**Action item**.
Reproduce exactly, from the data that follows, the line with "NOVICE M&M Championship", the line with "Judge: Ms. T. McKay (Lancashire)", and every line that lies between them.

----

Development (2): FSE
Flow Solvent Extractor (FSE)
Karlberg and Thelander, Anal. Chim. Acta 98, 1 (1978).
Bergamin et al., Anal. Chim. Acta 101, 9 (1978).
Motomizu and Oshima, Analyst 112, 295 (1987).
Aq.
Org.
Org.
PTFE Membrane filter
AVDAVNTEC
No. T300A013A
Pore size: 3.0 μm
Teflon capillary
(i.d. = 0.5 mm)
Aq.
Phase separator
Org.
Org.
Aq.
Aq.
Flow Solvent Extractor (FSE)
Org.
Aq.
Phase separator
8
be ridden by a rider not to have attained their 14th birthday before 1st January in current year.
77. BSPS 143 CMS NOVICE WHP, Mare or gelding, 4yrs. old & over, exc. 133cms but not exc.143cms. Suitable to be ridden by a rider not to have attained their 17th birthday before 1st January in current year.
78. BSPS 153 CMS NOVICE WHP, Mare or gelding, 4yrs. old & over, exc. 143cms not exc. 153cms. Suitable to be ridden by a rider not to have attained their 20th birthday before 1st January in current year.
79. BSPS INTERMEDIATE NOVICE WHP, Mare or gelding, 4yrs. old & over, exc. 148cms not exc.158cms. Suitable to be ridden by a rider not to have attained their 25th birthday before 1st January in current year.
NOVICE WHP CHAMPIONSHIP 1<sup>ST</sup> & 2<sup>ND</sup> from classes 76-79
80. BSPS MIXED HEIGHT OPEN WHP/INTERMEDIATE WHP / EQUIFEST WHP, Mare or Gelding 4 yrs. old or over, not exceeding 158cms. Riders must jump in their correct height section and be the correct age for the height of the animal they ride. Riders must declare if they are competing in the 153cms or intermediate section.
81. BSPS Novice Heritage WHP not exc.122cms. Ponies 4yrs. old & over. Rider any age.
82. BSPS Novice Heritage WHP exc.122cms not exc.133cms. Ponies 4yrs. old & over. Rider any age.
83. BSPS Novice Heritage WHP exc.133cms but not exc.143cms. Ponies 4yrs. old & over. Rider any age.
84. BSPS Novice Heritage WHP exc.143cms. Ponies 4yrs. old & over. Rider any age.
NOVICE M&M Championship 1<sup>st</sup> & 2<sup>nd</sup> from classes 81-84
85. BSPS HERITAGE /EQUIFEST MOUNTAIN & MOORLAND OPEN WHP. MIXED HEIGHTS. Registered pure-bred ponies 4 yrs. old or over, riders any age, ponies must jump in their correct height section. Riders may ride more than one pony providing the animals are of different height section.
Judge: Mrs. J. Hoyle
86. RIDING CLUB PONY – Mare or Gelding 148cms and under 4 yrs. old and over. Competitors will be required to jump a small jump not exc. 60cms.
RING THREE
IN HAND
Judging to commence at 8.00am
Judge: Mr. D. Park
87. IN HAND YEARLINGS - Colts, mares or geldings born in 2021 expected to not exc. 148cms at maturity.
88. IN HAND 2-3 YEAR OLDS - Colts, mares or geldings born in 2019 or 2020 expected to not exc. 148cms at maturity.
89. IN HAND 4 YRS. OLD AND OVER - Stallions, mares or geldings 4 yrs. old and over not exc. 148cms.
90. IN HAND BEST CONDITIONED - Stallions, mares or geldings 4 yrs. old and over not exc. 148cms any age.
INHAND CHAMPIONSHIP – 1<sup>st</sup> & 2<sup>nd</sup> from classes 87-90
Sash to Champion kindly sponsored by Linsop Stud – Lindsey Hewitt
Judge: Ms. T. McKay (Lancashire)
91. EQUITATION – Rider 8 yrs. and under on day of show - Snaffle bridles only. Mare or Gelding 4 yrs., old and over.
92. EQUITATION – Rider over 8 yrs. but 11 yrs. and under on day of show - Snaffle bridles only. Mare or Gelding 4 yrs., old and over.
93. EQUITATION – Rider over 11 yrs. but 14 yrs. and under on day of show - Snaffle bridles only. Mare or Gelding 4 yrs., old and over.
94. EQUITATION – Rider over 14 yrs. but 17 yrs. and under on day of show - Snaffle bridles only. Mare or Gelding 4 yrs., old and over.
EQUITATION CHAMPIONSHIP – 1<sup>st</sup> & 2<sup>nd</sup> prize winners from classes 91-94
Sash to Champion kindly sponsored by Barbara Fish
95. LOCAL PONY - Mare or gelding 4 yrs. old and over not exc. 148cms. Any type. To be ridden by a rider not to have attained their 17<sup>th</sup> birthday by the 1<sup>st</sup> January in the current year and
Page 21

----

**Response to this task**.
NOVICE M&M Championship 1<sup>st</sup> & 2<sup>nd</sup> from classes 81-84
85. BSPS HERITAGE /EQUIFEST MOUNTAIN & MOORLAND OPEN WHP. MIXED HEIGHTS. Registered pure-bred ponies 4 yrs. old or over, riders any age, ponies must jump in their correct height section. Riders may ride more than one pony providing the animals are of different height section.
Judge: Mrs. J. Hoyle
86. RIDING CLUB PONY – Mare or Gelding 148cms and under 4 yrs. old and over. Competitors will be required to jump a small jump not exc. 60cms.
RING THREE
IN HAND
Judging to commence at 8.00am
Judge: Mr. D. Park
87. IN HAND YEARLINGS - Colts, mares or geldings born in 2021 expected to not exc. 148cms at maturity.
88. IN HAND 2-3 YEAR OLDS - Colts, mares or geldings born in 2019 or 2020 expected to not exc. 148cms at maturity.
89. IN HAND 4 YRS. OLD AND OVER - Stallions, mares or geldings 4 yrs. old and over not exc. 148cms.
90. IN HAND BEST CONDITIONED - Stallions, mares or geldings 4 yrs. old and over not exc. 148cms any age.
INHAND CHAMPIONSHIP – 1<sup>st</sup> & 2<sup>nd</sup> from classes 87-90
Sash to Champion kindly sponsored by Linsop Stud – Lindsey Hewitt
Judge: Ms. T. McKay (Lancashire)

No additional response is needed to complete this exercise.